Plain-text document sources

▼

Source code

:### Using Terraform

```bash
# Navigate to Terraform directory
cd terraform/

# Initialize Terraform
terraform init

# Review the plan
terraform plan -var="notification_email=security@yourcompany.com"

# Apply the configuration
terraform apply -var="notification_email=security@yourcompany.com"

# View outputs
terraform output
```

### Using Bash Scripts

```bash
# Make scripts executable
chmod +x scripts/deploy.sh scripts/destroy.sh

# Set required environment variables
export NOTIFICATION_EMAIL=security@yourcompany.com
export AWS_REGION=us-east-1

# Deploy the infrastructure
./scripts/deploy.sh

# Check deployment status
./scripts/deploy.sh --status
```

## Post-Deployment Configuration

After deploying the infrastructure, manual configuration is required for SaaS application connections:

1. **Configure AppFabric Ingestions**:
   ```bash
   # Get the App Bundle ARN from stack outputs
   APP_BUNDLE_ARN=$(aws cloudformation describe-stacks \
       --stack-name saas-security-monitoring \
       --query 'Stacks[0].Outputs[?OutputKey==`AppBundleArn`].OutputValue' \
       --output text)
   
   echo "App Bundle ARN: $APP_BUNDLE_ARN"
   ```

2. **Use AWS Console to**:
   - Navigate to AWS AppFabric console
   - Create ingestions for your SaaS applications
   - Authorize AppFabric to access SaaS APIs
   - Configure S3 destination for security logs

▲

WORK TO COMPLETE.
Set down exactly the lines beginning at the one that holds "1. **Configure AppFabric" and ending with the last line of the data.

OUTPUT BELOW.
1. **Configure AppFabric Ingestions**:
   ```bash
   # Get the App Bundle ARN from stack outputs
   APP_BUNDLE_ARN=$(aws cloudformation describe-stacks \
       --stack-name saas-security-monitoring \
       --query 'Stacks[0].Outputs[?OutputKey==`AppBundleArn`].OutputValue' \
       --output text)
   
   echo "App Bundle ARN: $APP_BUNDLE_ARN"
   ```

2. **Use AWS Console to**:
   - Navigate to AWS AppFabric console
   - Create ingestions for your SaaS applications
   - Authorize AppFabric to access SaaS APIs
   - Configure S3 destination for security logs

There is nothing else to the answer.